Rarely, allergic reactions of the mouth and lips may manifest as erosions; however, such reactions usually do not produce frank ulceration. An example of one common allergen is Balsam of Peru. If individuals allergic to this substance have oral exposure they may experience stomatitis and cheilitis (inflammation, rash, or painful erosion of the lips, oropharyngeal mucosa, or angles of their mouth). Balsam of Peru is used in foods and drinks for flavoring, in perfumes and toiletries for fragrance, and in medicine and pharmaceutical items for healing properties.

==== Other causes ====
A wide range of other diseases may cause mouth ulcers. Hematological causes include anemia, hematinic deficiencies, neutropenia, hypereosinophilic syndrome, leukemia, myelodysplastic syndromes, other white cell dyscrasias, and gammopathies. Gastrointestinal causes include celiac disease, Crohn's disease (orofacial granulomatosis), and ulcerative colitis. Dermatological causes include chronic ulcerative stomatitis, erythema multiforme (Stevens-Johnson syndrome), angina bullosa haemorrhagica and lichen planus. Other examples of systemic disease capable of causing mouth ulcers include lupus erythematosus, Sweet syndrome, reactive arthritis, Behçet syndrome, granulomatosis with polyangiitis, periarteritis nodosa, giant cell arteritis, diabetes, glucagonoma, sarcoidosis and periodic fever, aphthous stomatitis, pharyngitis and adenitis.

The conditions eosinophilic ulcer and necrotizing sialometaplasia may present as oral ulceration.
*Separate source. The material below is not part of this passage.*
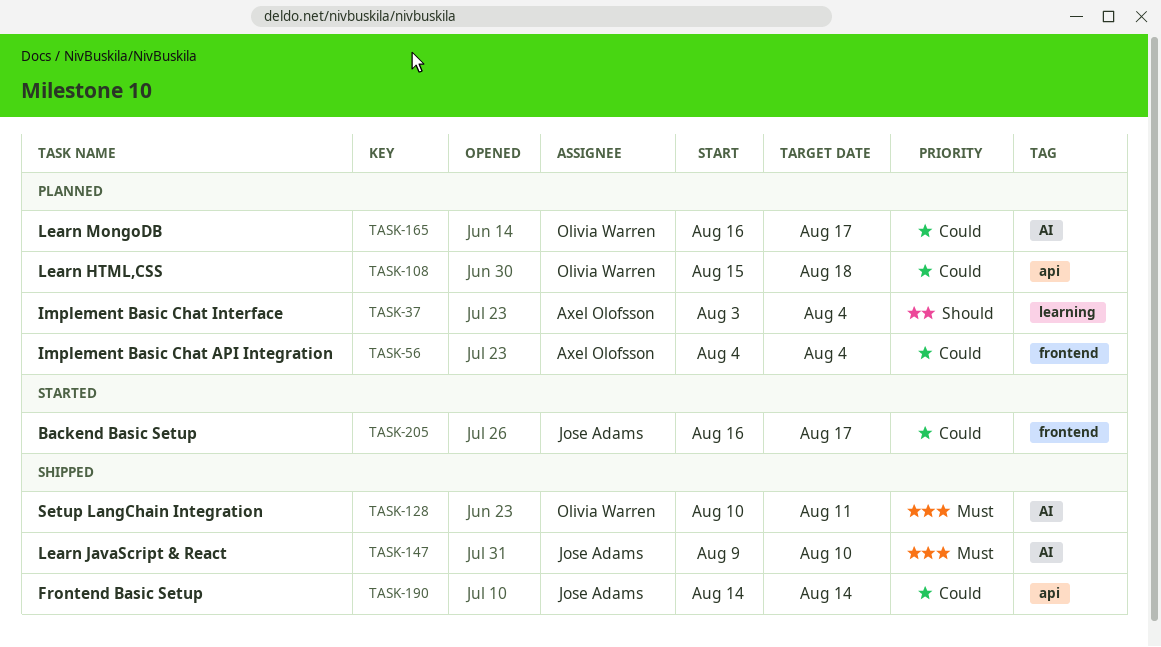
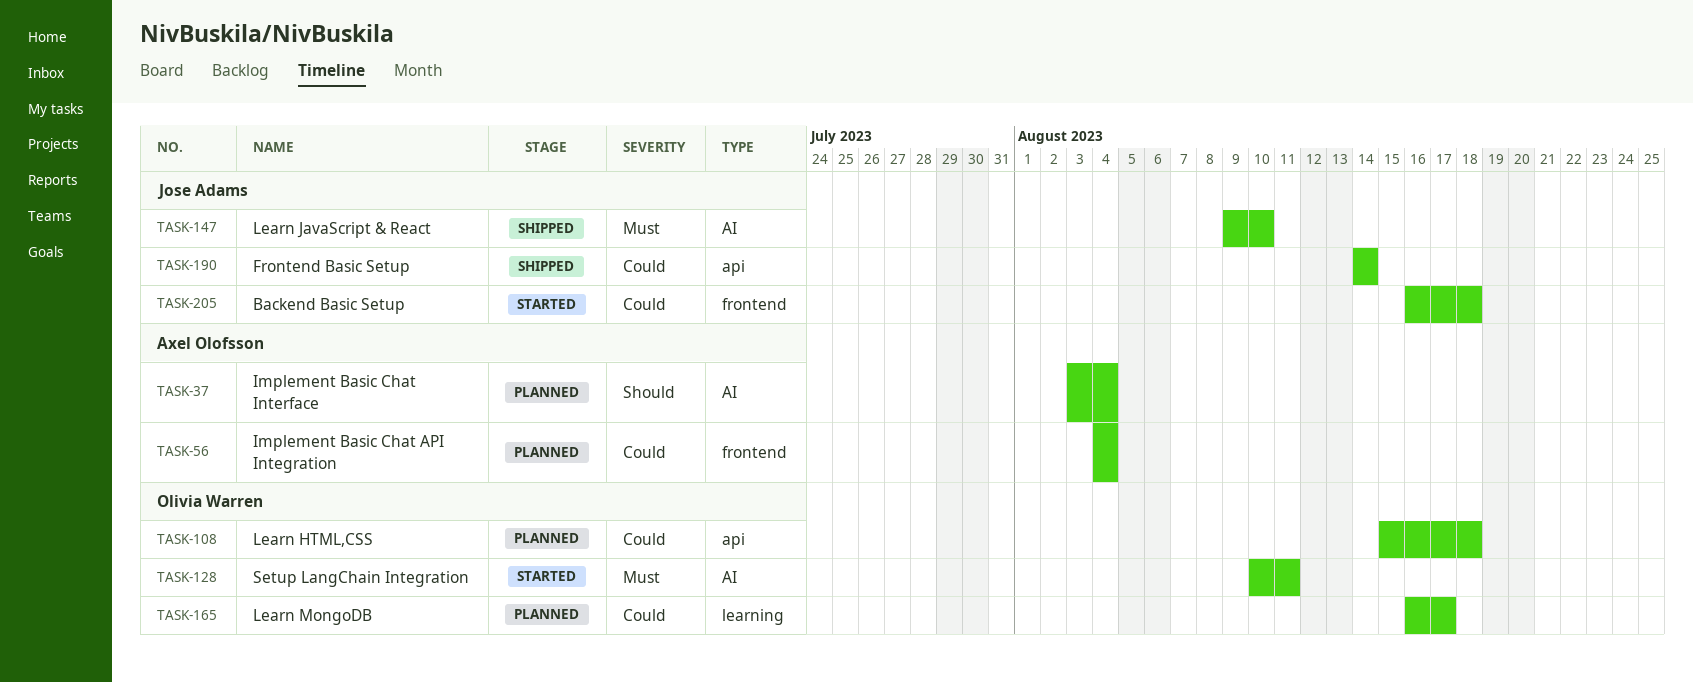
TASK-37, label: learning -> AI
TASK-128, status: Shipped -> Started
TASK-165, label: AI -> learning
TASK-205, due: Aug 17 -> Aug 18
Macroglossia, an abnormally large tongue, can be associated with ulceration if the tongue protrudes constantly from the mouth. Caliber persistent artery describes a common vascular anomaly where a main arterial branch extends into superficial submucosal tissues without a reduction of diameter. This commonly occurs in elderly people on the lip and may be associated with ulceration.

== Treatment ==
Treatment is cause-related, but also symptomatic if the underlying cause is unknown or not correctable. Most ulcers will heal completely without any intervention. Treatment can range from:
- Smoothing or removing a local cause of trauma
- Addressing dry mouth
- Substituting a problem medication or switching to SLS-free toothpaste
- Maintaining good oral hygiene and use of an antiseptic mouthwash or spray (e.g. chlorhexidine), which can prevent secondary infection and therefore hasten healing
- A topical analgesic (e.g. benzydamine mouthwash) to reduce pain
- Topical (gels, creams or inhalers) or systemic steroids may be used to reduce inflammation
- An antifungal drug may be used to prevent oral candidiasis developing in those who use prolonged steroids
- People with mouth ulcers may prefer to avoid hot or spicy foods, which can increase the pain
- Self-inflicted ulceration can be difficult to manage, and psychiatric input may be required in some people
- For recurrent ulcers, vitamin B12 has been shown to be effective

== Epidemiology ==
Oral ulceration is a common reason for people to seek medical or dental advice. A breach of the oral mucosa probably affects most people at various times during life. For a discussion of the epidemiology of aphthous stomatitis, see the epidemiology of aphthous stomatitis.